By the way originally it was intended that I would have chemo before the operation but plan revised (as 6 months chemo might leave it too late to be worth the wait). Was right decision as surgeon ( my hero) got the tennis ball growth out and contrary to warnings didn’t need to remove colon or liver. Did take 2/3rds of bowel out and stapled the ends to rejoin along with a sliver of the liver for testing). No hair loss and no stoma and apart from the surgery line from ribs to just past the belly button you wouldn’t know I’d had such a growth inside for a while.

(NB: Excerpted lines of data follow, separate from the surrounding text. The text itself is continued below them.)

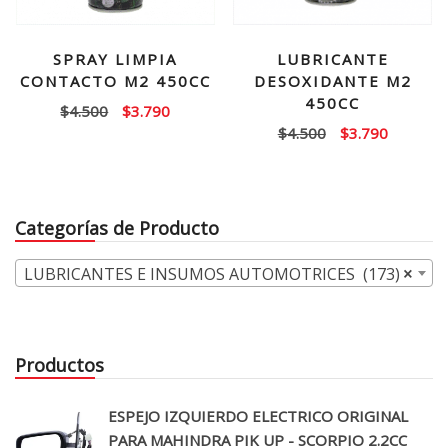
SPRAY LIMPIA
LUBRICANTE
CONTACTO M2 450CC
DESOXIDANTE M2
450CC
El
El
$
4.500
$
3.790
El
El
$
4.500
$
3.790
precio
precio
precio
precio
original
actual
original
actual
era:
es:
era:
es:
$4.500.
$3.790.
Categorías de Producto
$4.500.
$3.790.
LUBRICANTES E INSUMOS AUTOMOTRICES (173)
×
Productos
ESPEJO IZQUIERDO ELECTRICO ORIGINAL
PARA MAHINDRA PIK UP - SCORPIO 2.2CC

Mind you it’s given me a two pack abdomen as opposed to the previous one pack.
Yes it was a bit frustrating with GP consultation followed by endoscopy and colonoscopy explorations and scans etc from June 22 to May 23 but I have to say that the surgery and chemo should do the trick. Mind you the scan after the chemo has dissipated from my body (around 6-8 weeks) might tell me different but it is what it is. The need to self inject for 28 days after the op (to reduce risks of clots etc) was trying for a needle coward but I got through it by scheduling it for a specific time of day ( while cooking dinner) when I had other things to have a distraction.
Still don’t like needles but 3 weekly two phials blood letting by Dracula ( ok really a very competent male nurse at GP practice ) during chemo has minimised my concerns. But still can’t look at what he’s doing 
Always willing to add my tuppence worth for anybody on here but find that approaching the medical team and MacMillans helps to put things in perspective and relieves any concerns.
I know I haven’t had the nausea and “liquid poo” and know that different people have different experiences and count myself as extremely lucky with the surgery and post surgery medical attention from very caring professionals. Downside is that sometimes I have to tell the odd person to keep their distance because of my weakened immune system and usually get the “My God I wouldn’t have known you’ve had the BigC if you hadn’t said. Mind you I usually have all my clothes on and don’t do topless very often.
I have found that exercise and positivity and talking about my cancer has helped to make the journey tolerable.
Hope it all works for you Tori Buttons.